4.2. The Proposed Scenario

Through the scenario (without and with the use of opportunistic load balancing), this algorithm was examined regarding the cost factors and rate of resource utilization. The parameter values for the scenario’s results are summarized in

Table 1. Specifications of the environment used for the experiments.

Host machines	Number of hosts	3
	RAM	2 GB
	Storage	250 GB
Virtual Machines	Number of Virtual Machines	10
	RAM	256 MB
	Number of processors	1

.

During the evaluation of the proposed planning algorithm, the characteristics of all the created virtual machines were installed and harmonized in the homogenous environment.

4.2.1. Load Balancing Throughput Gain

This is the average success rate for allocations on host machines. For each virtual machine that is allocated, the allocation rate of incoming tasks is calculated, and data is supplied at the end of each phase of allocation. The higher this factor, the better the algorithm performs. The value of the throughput gain is given as follows:

$$G_t={\displaystyle \sum }_{allo{c}^i}\left(Ex{e}_{time}\right)$$

4.2.2. Resource Use Rate

The ratio of the host machine’s total occupation to the totality of all the virtual machines’ execution times is referred to as the resource utilization rate (in our scenario, it is the time taken to complete the execution).

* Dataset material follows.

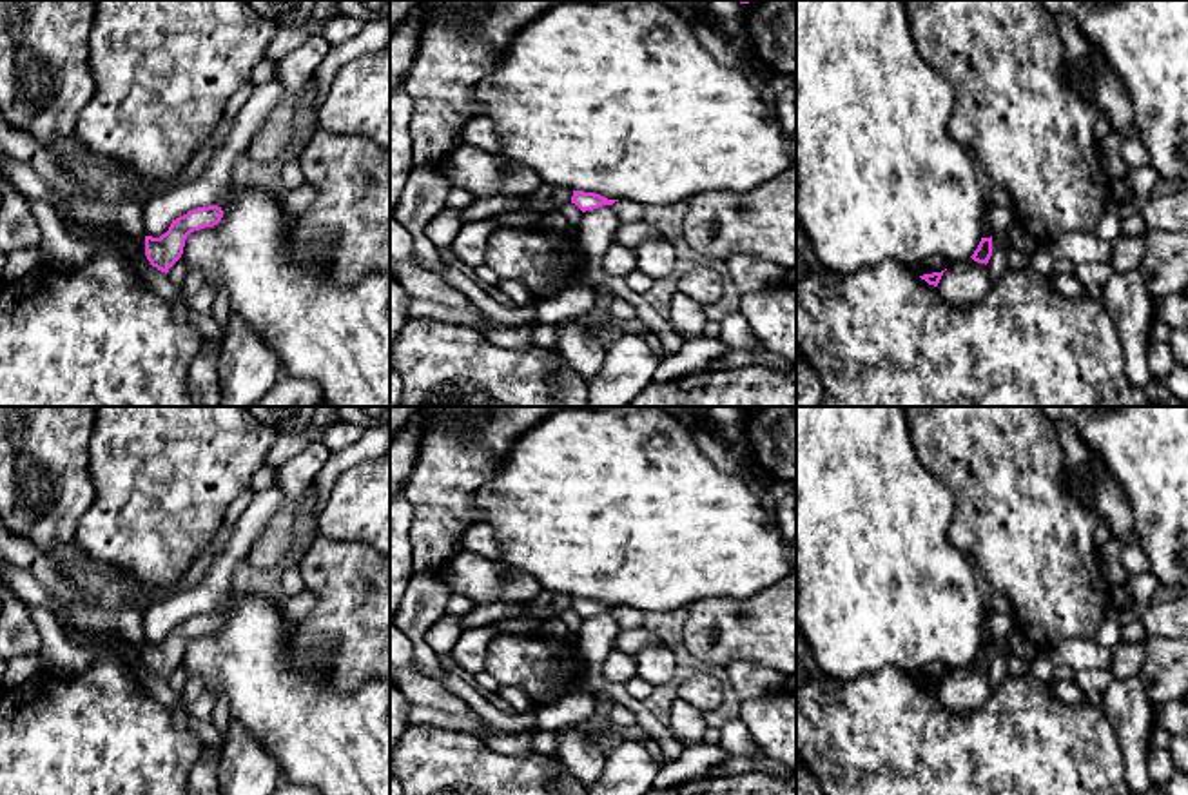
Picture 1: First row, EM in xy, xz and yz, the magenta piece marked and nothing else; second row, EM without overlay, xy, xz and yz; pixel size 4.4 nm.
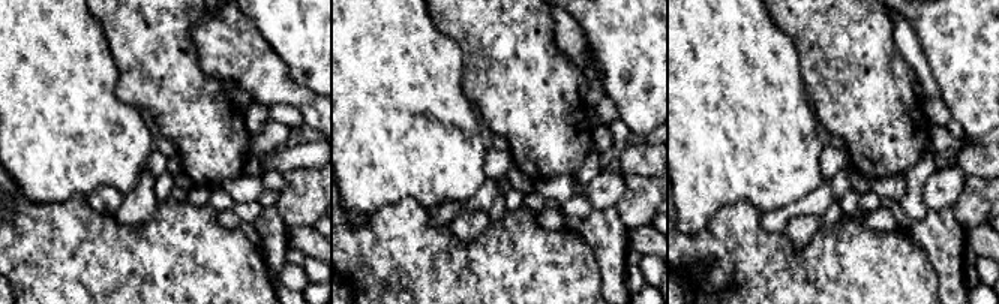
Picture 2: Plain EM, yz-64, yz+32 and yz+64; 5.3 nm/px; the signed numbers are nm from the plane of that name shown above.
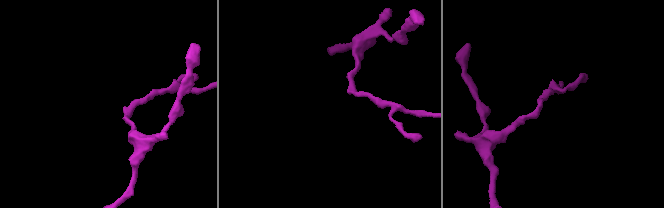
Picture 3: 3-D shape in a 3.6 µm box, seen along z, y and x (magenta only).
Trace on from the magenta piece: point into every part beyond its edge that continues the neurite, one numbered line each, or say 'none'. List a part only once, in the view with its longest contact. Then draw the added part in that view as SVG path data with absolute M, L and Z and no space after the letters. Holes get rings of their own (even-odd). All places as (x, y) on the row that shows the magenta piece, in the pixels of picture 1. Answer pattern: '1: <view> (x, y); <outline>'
none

$$Usage rate of each host machine=\frac{\begin{array}{c}The final time for the completion \\ of work on the host machine\end{array}}{Total runtime for all virtual machines}\ast 100$$

5. Results and Discussion

5.1. Load Balancing Throughput Gain

The behavior of throughput as a function of virtual machines in the what-if scenarios is shown in Figure 4. The results show that when a single resource is used, performance degrades as the number of allowances increase as load balancing is not enabled (there is no OBL). In this case, the host machines are not taken into account in terms of virtual machine allocation. In the opportunistic load-balancing scenario, average productivity returns to maximum levels despite an increase in the number of virtual machines.

5.2. Resource Use Rate

As we previously mentioned, the rate of resource utilization refers to the correlation between the overall host machine occupation and the execution timings of all virtual machines. Figure 5 shows that opportunistic load balancing has the best resource utilization rate.

6. Conclusions

Through this research, we have planned to establish an algorithm that, for scheduling based on load balancing, offers the best performance in the cloud computing system. For a set of virtual machines, the algorithm was evaluated in two different scenarios. We looked into the subsequent performance scenarios: (1) the effect of load balancing throughput gain; (2) the effect of resource utilization rate.